Electronic design automation data:
<<<<
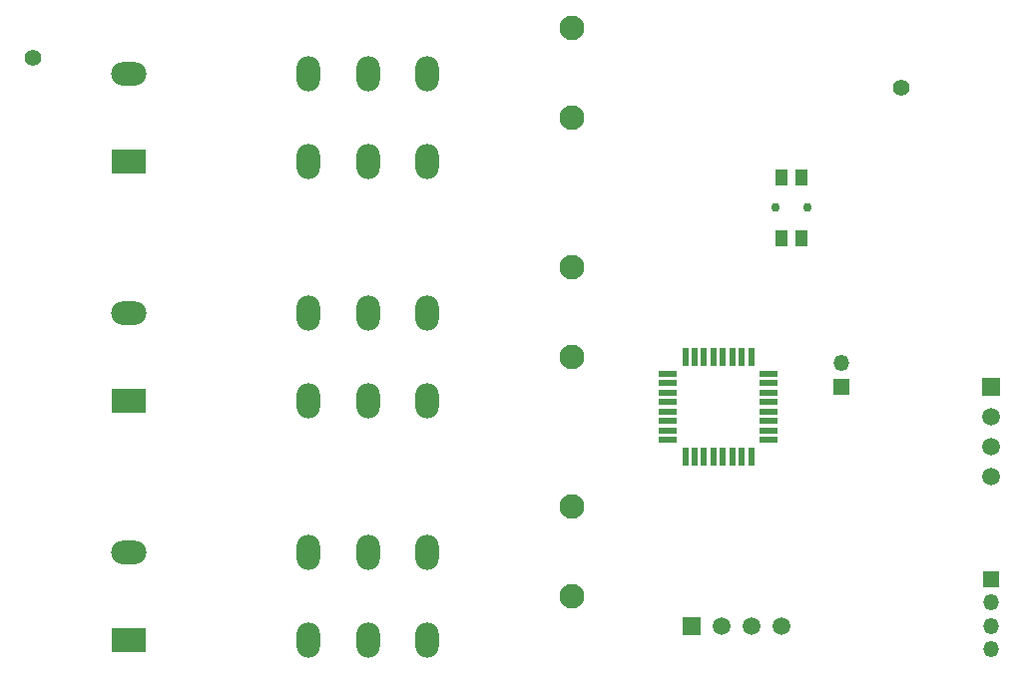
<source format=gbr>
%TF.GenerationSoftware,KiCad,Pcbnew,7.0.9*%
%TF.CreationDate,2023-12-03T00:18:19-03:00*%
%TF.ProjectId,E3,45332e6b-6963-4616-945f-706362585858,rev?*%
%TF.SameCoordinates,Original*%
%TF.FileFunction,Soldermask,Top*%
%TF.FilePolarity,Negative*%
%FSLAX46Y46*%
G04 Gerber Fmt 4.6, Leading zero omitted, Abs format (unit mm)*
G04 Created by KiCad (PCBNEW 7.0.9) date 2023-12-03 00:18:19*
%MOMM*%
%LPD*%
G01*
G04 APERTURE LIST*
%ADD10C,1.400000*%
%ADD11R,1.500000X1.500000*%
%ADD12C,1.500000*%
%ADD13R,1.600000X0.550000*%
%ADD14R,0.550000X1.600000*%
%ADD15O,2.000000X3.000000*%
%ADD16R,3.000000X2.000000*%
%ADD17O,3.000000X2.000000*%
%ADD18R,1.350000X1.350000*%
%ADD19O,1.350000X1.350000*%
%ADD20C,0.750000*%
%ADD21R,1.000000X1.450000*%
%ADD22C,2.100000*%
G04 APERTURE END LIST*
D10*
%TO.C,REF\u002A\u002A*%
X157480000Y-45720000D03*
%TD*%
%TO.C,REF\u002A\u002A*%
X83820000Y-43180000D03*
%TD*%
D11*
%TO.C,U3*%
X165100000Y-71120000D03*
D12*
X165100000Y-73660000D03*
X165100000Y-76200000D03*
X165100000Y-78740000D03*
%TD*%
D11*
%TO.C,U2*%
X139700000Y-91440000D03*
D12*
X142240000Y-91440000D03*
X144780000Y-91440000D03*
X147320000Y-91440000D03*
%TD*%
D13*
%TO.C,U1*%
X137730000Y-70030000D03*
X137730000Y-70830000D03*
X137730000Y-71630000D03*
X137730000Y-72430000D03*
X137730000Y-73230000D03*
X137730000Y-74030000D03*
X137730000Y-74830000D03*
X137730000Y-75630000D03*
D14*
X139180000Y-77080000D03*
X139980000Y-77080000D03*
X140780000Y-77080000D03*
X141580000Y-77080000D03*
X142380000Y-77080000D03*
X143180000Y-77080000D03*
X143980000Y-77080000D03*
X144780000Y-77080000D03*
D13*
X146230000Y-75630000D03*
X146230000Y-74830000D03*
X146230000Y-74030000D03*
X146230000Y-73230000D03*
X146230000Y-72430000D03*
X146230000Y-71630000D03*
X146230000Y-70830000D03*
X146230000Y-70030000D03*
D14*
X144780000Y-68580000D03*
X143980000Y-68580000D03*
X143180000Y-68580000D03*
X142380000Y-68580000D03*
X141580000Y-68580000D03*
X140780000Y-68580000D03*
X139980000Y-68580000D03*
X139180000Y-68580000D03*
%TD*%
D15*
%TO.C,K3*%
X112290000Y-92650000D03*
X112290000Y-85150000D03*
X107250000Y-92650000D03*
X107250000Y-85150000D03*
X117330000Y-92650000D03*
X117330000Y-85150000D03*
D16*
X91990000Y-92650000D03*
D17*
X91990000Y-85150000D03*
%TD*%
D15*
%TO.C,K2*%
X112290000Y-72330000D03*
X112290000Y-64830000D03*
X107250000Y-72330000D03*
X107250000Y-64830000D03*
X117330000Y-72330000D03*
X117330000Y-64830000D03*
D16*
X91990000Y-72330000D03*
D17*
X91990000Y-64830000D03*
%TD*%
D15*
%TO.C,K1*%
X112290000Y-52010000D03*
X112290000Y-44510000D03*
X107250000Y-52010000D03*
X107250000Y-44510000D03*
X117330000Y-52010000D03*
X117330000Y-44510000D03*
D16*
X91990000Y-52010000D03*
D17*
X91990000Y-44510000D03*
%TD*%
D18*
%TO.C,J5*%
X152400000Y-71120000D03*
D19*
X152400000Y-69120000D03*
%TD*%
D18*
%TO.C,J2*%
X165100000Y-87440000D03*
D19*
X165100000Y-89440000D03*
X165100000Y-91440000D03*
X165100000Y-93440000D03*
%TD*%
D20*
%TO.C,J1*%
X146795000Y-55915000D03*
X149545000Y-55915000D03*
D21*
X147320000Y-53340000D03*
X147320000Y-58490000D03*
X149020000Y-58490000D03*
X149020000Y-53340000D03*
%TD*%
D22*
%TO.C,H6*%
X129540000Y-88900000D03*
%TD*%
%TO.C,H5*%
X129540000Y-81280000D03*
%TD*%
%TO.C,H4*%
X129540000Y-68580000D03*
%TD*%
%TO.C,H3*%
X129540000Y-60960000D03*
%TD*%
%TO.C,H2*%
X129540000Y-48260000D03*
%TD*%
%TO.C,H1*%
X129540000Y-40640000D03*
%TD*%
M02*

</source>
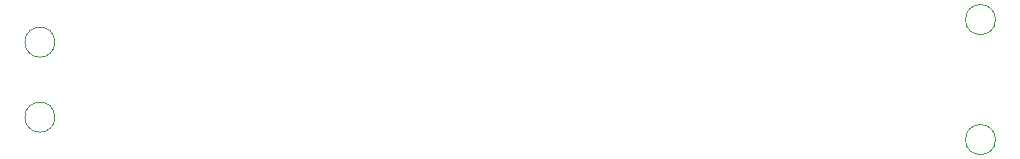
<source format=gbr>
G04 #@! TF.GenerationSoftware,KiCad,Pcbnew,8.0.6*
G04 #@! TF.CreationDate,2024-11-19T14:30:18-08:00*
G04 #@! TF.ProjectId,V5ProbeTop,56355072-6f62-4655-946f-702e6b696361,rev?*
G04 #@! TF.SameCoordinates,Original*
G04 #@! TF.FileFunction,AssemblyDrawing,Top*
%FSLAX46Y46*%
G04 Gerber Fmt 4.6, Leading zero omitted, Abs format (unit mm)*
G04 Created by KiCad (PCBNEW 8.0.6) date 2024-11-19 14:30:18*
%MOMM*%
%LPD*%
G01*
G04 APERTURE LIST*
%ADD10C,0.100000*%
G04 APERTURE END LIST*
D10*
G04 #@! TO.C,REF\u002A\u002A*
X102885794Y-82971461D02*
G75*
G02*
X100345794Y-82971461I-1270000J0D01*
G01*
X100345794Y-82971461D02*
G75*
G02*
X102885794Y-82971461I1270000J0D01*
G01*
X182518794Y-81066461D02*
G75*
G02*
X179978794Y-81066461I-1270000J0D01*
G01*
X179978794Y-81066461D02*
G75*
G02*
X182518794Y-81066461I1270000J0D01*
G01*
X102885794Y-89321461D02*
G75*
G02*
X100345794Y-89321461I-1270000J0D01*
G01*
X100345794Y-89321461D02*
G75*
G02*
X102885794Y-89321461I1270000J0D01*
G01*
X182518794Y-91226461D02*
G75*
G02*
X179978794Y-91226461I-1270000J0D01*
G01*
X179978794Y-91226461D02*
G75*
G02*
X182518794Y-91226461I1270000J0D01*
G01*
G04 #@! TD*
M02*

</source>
>>>>
What you need to do
Look through the records above for the word "KiCad" and state how many lines contain it, giving the number alone.

Expected output
4